Crazy weather here.  Yesterday was a bright sunny day, then while we were out for a walk, big gray clouds began to roll in.  While we were sitting out in the late afternoon, the wind picked up then rain.  Not much, but enough that we put the chairs away and went inside.  Within minutes it was over and the sun was

Over night, about 5 AM there was a fifteen-second burst of rain and a few loud rolls of thunder, Then nothing.

Our short walk yesterday took us back to the South River Trail.  We hadn’t seen the “now famous” leaning pine and had figured out where it probably was.  The pine grows out of the sandstone shore, at about a 45-degree downward angle, then extends another 20-30 feet over the water.  A bit different.  The wildflowers along this trail are in full bloom.  There are salsify, yarrow, daisies, coneflowers, and lots of tansy in the sunny sections.  In the wooded areas there are blueberries and bunchberries, wood aster, and numerous small, low-growing white-flowered plants I haven’t identified.

Today we decided to do a series of short hikes.  Each one was very different from the next.

Callanders Beach is on a shallow lagoon between the shore and the south dune.  Would be a pleasant place to wade and picnic.  A few shore birds.

Migmag Cedars Trail (1.3 km) circles a grove of eastern white cedar. Nearly the entire trail is a boardwalk.

Beaver Trail (1.4 km) is a lollipop trail that leads to a now abandoned beaver lodge.  The beaver took down so much birch and maple that they had to move on because of lack of food. Again most of the trail is a boardwalk, so no wet feet.

Pines trail is another lollipop trail that circles some old huge pines.  At one time this forest was filled with 40-60 pines, 7 meters circumference, but most were harvested for sailing ships in the 19th century.
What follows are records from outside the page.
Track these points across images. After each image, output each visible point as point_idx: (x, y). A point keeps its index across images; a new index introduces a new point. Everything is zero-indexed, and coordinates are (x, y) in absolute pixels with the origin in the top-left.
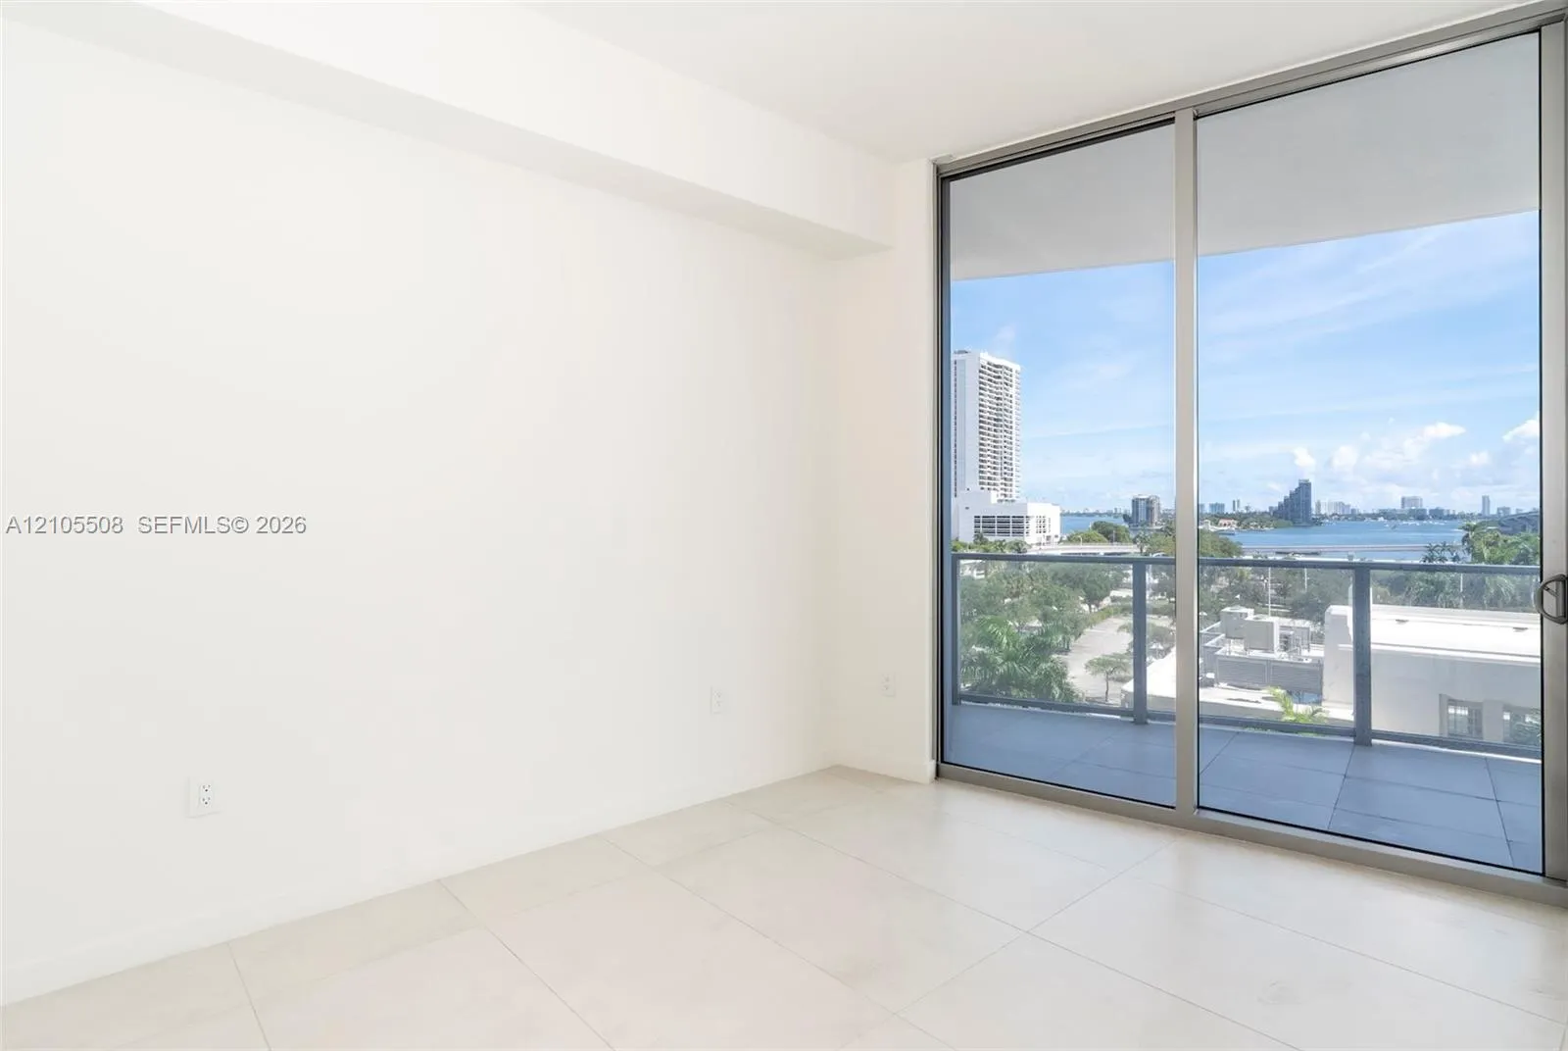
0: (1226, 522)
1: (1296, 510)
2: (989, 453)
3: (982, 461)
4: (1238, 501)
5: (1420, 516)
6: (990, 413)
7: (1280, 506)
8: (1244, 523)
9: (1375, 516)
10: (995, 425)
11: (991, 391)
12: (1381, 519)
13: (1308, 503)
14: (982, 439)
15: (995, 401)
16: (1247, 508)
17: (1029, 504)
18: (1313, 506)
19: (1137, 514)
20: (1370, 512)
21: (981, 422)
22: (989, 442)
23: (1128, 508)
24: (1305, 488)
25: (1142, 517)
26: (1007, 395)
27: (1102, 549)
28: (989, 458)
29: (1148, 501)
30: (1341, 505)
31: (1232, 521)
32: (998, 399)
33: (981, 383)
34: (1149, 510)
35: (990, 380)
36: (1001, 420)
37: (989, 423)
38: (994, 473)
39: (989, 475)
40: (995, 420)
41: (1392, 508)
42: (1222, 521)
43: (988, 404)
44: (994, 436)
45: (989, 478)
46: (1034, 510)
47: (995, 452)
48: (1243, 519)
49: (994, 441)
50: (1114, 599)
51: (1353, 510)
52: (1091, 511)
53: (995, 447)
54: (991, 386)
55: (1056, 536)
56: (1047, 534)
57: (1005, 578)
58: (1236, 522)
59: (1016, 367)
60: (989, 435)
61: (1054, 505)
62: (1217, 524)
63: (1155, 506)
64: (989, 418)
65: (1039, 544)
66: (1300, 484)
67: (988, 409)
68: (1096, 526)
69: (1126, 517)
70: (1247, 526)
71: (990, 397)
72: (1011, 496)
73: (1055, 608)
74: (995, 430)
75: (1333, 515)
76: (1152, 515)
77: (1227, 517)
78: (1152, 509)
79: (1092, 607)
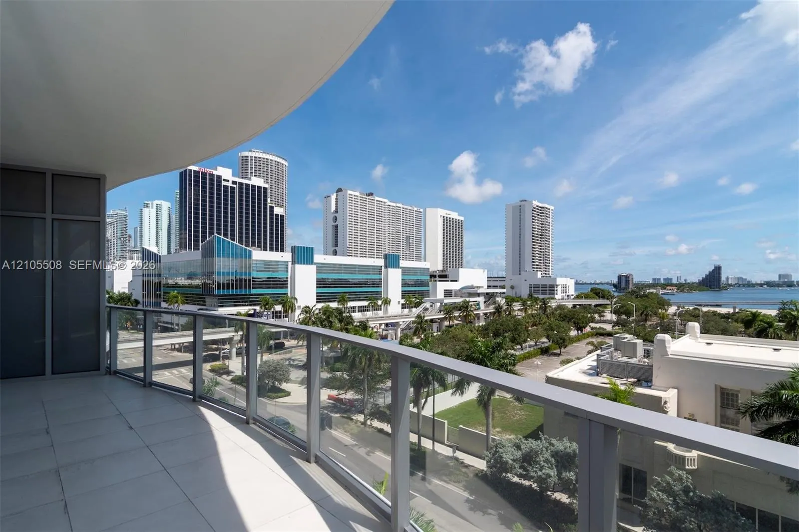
0: (671, 288)
1: (712, 281)
2: (537, 252)
3: (534, 256)
4: (680, 277)
5: (790, 284)
6: (538, 232)
7: (703, 279)
9: (761, 285)
10: (540, 238)
11: (538, 220)
12: (765, 286)
13: (720, 278)
14: (534, 245)
15: (540, 225)
16: (685, 280)
17: (558, 278)
18: (723, 278)
19: (621, 283)
20: (759, 282)
21: (533, 236)
22: (537, 246)
23: (615, 281)
24: (717, 270)
25: (623, 285)
26: (547, 222)
27: (593, 302)
28: (537, 255)
29: (627, 277)
30: (741, 278)
31: (674, 288)
32: (542, 224)
33: (533, 216)
34: (627, 282)
35: (538, 215)
36: (543, 235)
37: (537, 237)
38: (540, 263)
39: (537, 263)
40: (540, 235)
41: (773, 280)
42: (669, 288)
43: (537, 227)
44: (540, 243)
45: (537, 265)
46: (560, 281)
47: (540, 252)
48: (682, 287)
49: (540, 246)
50: (592, 328)
51: (749, 282)
52: (598, 282)
53: (540, 249)
54: (538, 218)
55: (573, 295)
56: (568, 294)
57: (533, 316)
58: (676, 288)
59: (552, 208)
60: (537, 243)
61: (571, 279)
62: (665, 289)
63: (630, 279)
64: (537, 234)
65: (563, 299)
66: (715, 267)
67: (537, 230)
68: (592, 290)
69: (615, 286)
70: (682, 291)
71: (538, 223)
72: (549, 274)
73: (556, 332)
74: (540, 241)
75: (736, 284)
76: (629, 284)
77: (672, 285)
78: (629, 281)
79: (579, 332)
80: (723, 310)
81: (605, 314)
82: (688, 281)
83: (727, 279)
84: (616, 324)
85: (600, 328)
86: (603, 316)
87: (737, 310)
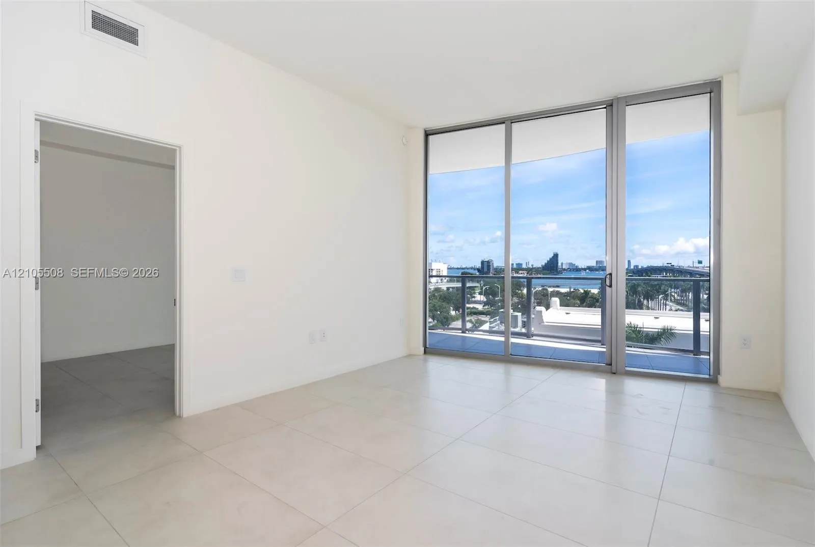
0: (522, 272)
1: (552, 266)
4: (529, 262)
5: (603, 269)
7: (546, 264)
8: (530, 272)
9: (585, 269)
12: (588, 271)
13: (557, 263)
16: (532, 265)
17: (433, 263)
18: (560, 264)
19: (483, 268)
20: (583, 267)
23: (479, 265)
24: (556, 256)
25: (485, 270)
29: (488, 262)
30: (571, 264)
31: (524, 272)
34: (489, 266)
41: (592, 265)
42: (520, 272)
46: (435, 266)
48: (530, 270)
50: (468, 308)
51: (577, 266)
52: (464, 266)
56: (441, 278)
58: (526, 272)
61: (444, 263)
62: (518, 273)
63: (491, 264)
65: (437, 283)
66: (554, 254)
68: (463, 274)
69: (479, 270)
73: (439, 313)
75: (568, 269)
76: (490, 269)
77: (523, 269)
78: (490, 266)
79: (457, 312)
81: (475, 295)
82: (534, 266)
83: (562, 264)
84: (485, 304)
85: (474, 308)
86: (474, 297)
87: (572, 290)
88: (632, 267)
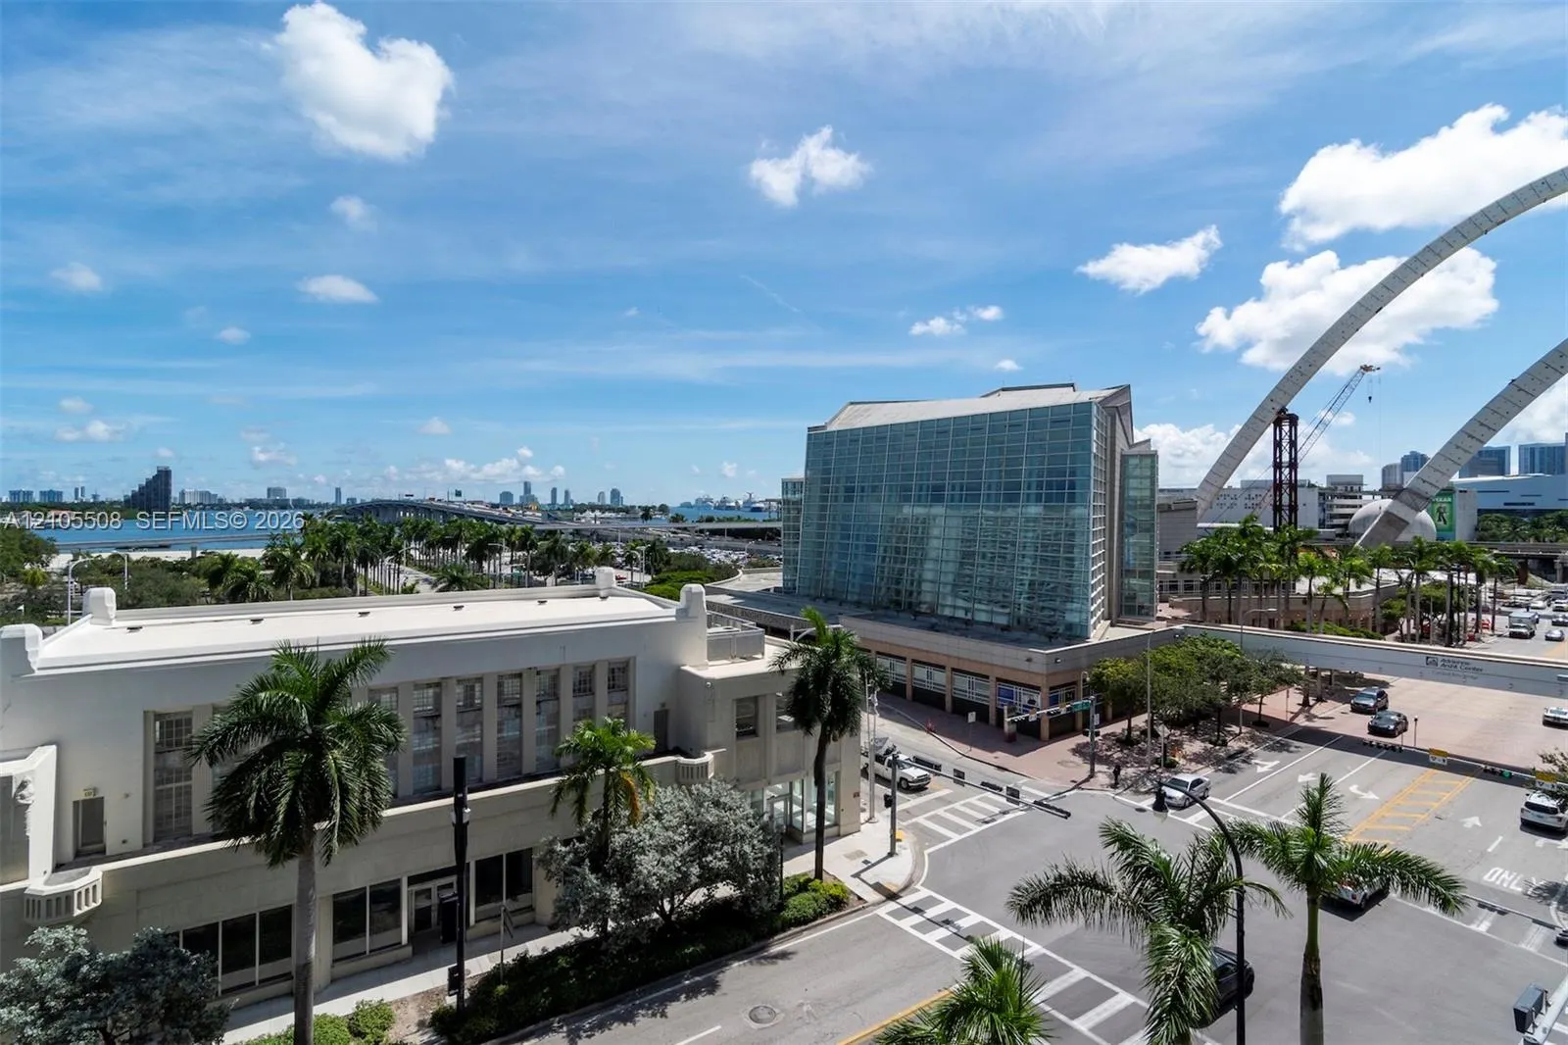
1: (153, 496)
4: (82, 488)
5: (283, 505)
7: (134, 495)
9: (240, 506)
12: (247, 508)
13: (168, 492)
16: (95, 497)
18: (175, 494)
20: (237, 501)
24: (163, 476)
30: (206, 494)
41: (258, 498)
48: (86, 510)
51: (221, 500)
66: (158, 471)
75: (199, 504)
77: (62, 506)
80: (172, 556)
82: (101, 499)
83: (183, 494)
87: (198, 554)
88: (344, 502)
Bog Trail (1.8 km) was perhaps the most different.  We walked through a pine, spruce, and fir forest to the bog.  Suddenly the forest ended and the bog began.  A few scrubby trees, including larch, grow on the bog, but there are various mosses and at least two different kinds of carnivorous plants (pitcher plants) that we noted.  Foot prints in the mud may have been moose.  On one edge of the bog is a tower that gave us a marvelous view of the bog.  Elsewhere in New Brunswick are commercial peat bogs, but this one within the national park is protected.